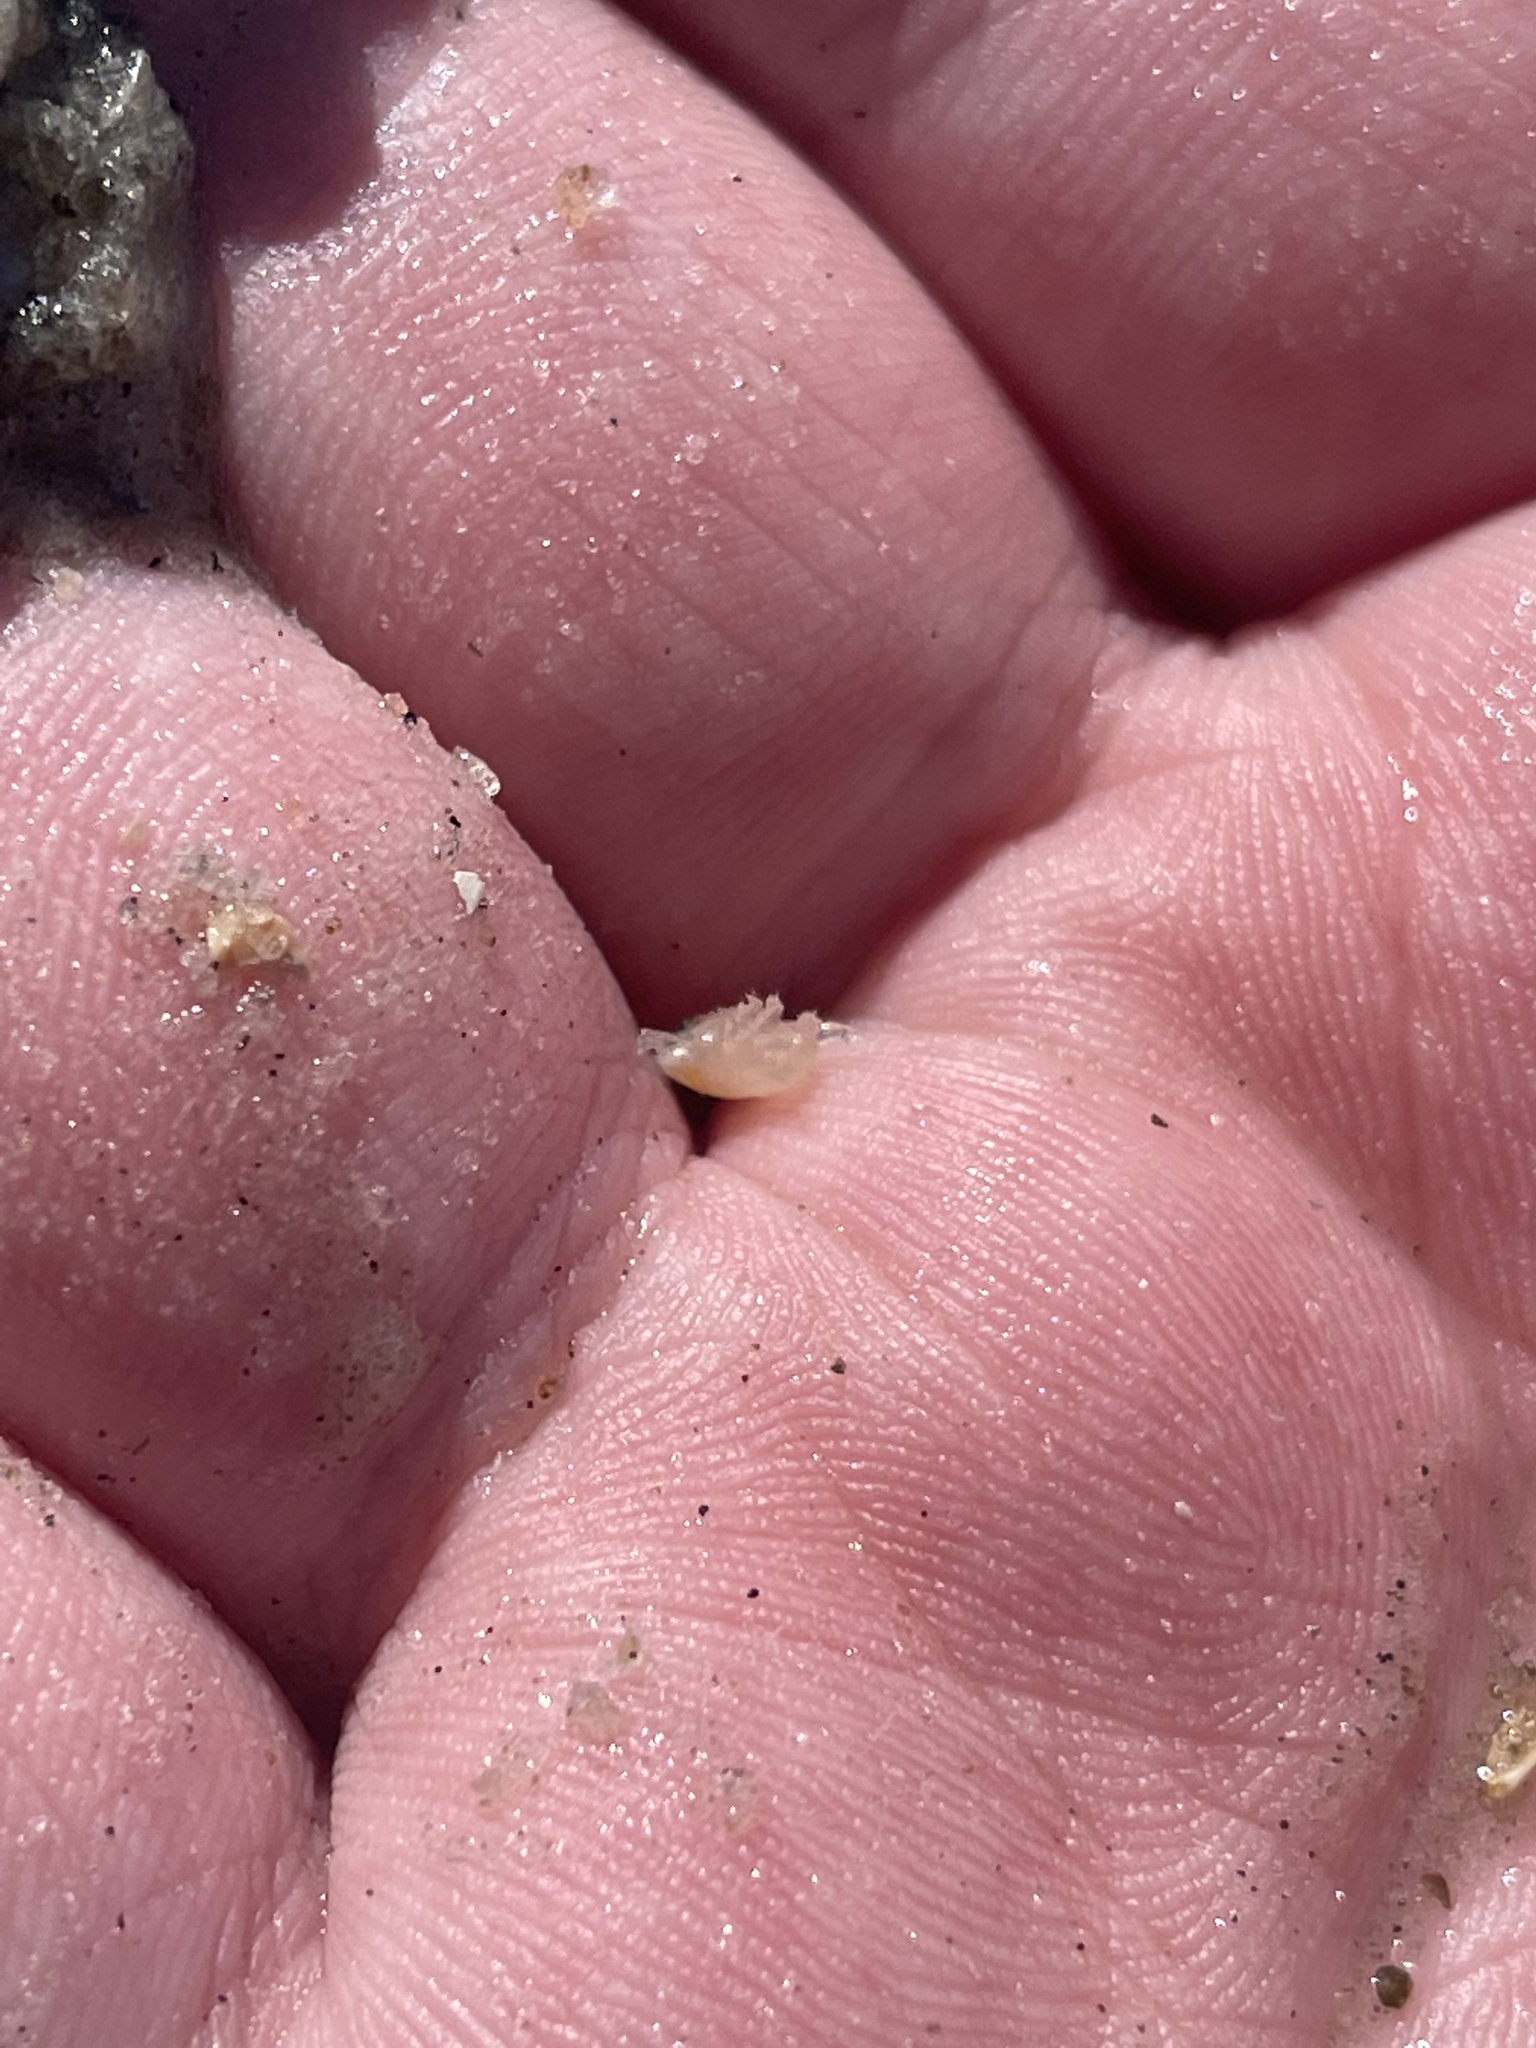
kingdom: Animalia
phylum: Arthropoda
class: Malacostraca
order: Decapoda
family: Hippidae
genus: Emerita
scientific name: Emerita talpoida
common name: Atlantic sand crab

PROBLEM: Reproduce the lines of the records with "common name" swapped for "vernacular name", leaving everything else as it stands. Omit the pictures from the answer.

ANSWER TO THE PROBLEM:
kingdom: Animalia
phylum: Arthropoda
class: Malacostraca
order: Decapoda
family: Hippidae
genus: Emerita
scientific name: Emerita talpoida
vernacular name: Atlantic sand crab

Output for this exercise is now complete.